Indeterminacy:Justice Beach concluded indeterminacy was fatal in the Duty of Care context of “rolling events potentially creating damage where there isn’t a meaningful limit on how many [Australian children]They would be hurt, how often they will be so harmed and when that damage will occur over a century or more, and the extent of such harm.”7Chief Justice Allsop used similar reasoning but placed more emphasis on the lackof proportionality between the small contribution of the increased risk of harm and the lack of control over it. He also cited liability for all future damage.


The FFC decision will be seen as a stumblingblock for climate change claimants. The Judges rejected the new Duty of Care. However, their decision also highlighted key questions of justiciability and causation, as well as foreseeability of damage, which have been largely absent in recent European court decisions or have received positive judicial treatment. In particular, the decision highlights the issue of ‘non-justiciability’. This block to courts’ considerations of climate change claims is also a hot topic for climate change litigations brought up in the U.S.A and elsewhere in the world.

The decision will be a positive for climate change claimants. First, Claimant Representatives indicated their intention of appealing. Second, the Judges specifically mentioned the need to reform the law, leaving the door open to the Australian High Court to develop the elements necessary for establishing a duty to care. Third, Justice Beach was expressly open to future claims by one or more Australian children at a time when harm can be established, and all three Judges indicated that they would hear further submissions on the question of whether it is appropriate that an estoppel should arise from their judgment. 

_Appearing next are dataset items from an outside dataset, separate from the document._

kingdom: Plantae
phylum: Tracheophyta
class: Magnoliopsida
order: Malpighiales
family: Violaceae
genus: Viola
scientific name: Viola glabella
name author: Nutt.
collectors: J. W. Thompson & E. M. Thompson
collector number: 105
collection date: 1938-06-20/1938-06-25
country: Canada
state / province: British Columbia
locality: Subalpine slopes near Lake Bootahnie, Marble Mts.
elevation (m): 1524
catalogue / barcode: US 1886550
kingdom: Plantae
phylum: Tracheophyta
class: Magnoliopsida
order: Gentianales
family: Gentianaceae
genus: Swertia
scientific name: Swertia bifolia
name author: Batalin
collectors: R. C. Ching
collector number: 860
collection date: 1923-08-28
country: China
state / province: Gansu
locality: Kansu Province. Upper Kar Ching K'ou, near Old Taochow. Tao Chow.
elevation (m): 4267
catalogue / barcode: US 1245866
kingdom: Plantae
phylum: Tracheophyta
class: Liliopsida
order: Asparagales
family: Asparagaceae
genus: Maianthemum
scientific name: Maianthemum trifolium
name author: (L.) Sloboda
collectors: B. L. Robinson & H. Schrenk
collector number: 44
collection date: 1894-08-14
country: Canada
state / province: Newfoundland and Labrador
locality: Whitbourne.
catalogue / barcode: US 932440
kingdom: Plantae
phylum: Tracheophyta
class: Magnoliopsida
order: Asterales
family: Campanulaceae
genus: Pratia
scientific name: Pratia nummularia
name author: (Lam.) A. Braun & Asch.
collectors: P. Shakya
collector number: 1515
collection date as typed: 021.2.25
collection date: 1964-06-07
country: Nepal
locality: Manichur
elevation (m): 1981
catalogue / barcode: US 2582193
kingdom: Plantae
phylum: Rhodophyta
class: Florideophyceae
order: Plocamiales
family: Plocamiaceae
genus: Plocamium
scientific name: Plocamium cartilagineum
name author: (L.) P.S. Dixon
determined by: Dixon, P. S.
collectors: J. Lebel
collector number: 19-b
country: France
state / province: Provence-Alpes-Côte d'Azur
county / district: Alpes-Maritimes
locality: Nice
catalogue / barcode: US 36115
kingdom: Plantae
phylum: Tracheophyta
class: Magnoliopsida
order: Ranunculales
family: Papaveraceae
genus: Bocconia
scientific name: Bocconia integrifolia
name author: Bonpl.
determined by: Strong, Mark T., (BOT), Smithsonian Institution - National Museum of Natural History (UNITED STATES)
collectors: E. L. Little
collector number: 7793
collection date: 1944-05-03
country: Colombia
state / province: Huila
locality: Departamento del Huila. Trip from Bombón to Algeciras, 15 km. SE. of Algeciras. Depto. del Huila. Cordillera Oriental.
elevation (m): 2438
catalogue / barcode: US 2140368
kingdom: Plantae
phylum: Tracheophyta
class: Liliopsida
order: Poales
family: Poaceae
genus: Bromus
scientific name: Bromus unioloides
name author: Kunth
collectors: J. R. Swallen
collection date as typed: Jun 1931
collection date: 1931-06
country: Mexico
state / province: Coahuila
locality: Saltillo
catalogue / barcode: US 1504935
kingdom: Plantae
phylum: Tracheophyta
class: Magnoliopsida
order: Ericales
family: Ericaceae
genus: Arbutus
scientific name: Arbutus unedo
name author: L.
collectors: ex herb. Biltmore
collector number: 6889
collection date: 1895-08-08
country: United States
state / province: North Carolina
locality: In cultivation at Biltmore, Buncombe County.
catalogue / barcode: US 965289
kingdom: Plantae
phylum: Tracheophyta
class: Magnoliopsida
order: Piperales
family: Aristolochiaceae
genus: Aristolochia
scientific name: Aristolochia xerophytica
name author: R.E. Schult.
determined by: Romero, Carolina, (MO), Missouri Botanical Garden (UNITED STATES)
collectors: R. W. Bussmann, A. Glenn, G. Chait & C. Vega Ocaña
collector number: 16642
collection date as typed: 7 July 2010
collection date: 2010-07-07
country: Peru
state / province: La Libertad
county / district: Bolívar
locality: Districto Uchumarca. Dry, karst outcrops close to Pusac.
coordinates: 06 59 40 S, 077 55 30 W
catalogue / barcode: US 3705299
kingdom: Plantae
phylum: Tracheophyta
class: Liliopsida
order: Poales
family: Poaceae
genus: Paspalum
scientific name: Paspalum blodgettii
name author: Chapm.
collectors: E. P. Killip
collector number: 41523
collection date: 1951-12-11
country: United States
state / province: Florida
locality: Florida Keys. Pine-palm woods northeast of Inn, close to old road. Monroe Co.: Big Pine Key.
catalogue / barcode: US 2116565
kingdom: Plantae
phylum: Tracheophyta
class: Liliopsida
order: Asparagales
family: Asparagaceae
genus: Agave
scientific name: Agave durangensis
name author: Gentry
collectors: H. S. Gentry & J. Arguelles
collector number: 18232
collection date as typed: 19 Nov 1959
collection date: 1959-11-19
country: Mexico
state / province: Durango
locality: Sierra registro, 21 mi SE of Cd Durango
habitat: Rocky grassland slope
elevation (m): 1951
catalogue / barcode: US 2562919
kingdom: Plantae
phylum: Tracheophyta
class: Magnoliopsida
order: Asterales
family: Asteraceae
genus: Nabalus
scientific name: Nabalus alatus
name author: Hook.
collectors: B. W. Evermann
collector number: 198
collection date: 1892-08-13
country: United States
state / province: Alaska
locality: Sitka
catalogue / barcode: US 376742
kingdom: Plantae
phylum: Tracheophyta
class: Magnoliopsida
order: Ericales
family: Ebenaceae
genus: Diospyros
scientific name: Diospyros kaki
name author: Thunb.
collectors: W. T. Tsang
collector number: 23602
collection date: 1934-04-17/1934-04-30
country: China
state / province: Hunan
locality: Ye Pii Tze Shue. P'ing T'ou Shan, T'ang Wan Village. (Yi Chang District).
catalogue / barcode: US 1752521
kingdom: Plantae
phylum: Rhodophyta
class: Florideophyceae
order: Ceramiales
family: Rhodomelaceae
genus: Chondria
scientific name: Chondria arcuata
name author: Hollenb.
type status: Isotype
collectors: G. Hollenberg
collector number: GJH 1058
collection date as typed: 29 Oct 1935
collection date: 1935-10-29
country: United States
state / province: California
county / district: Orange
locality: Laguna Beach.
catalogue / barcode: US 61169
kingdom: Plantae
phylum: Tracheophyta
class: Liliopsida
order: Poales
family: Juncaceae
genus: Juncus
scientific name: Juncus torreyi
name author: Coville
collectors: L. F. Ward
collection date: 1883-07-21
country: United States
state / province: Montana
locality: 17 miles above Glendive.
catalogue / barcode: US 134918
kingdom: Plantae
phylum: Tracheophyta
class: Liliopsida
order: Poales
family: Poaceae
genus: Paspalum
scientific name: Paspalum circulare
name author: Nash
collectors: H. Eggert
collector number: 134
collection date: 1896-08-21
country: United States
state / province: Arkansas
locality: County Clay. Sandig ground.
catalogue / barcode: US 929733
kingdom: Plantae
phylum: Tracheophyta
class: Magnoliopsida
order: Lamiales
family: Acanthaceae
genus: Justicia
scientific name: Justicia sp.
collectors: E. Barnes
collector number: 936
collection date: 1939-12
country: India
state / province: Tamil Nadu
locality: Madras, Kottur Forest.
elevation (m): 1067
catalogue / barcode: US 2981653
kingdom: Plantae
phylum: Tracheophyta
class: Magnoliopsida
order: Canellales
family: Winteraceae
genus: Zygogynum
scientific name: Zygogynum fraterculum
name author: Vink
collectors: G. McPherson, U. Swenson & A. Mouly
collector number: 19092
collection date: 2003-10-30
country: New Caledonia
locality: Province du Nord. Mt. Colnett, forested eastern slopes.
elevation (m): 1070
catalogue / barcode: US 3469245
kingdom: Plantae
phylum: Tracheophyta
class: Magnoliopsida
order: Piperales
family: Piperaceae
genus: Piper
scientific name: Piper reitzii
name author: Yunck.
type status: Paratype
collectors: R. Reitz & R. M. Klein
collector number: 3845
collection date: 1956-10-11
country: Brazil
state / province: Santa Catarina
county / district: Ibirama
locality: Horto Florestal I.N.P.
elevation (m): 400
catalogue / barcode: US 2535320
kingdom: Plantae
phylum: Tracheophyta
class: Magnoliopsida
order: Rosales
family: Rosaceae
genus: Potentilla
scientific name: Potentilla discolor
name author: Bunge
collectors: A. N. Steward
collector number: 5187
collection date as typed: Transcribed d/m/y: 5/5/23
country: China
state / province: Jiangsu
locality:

1 Sharma v. Minister of the Environment [2021]FCA 560 and FCA 774.
2 ibid.
3 Not all Judges addressed every element or argument of the Duty of care in detail. In some cases, a Judge decided not to address an argument of the Duty of care at all, to address it only briefly, or to rely solely on the reasoning of the other judges. 
4 Sharma v. Minister for the Environment [2022] FCAFC 35, at [7].
5 ibid, at [886]. 
6 ibid, at [335]. 
7 ibid, at [745]. 

[View source.]
View Comments (0)

Leave a Reply

Your email address will not be published.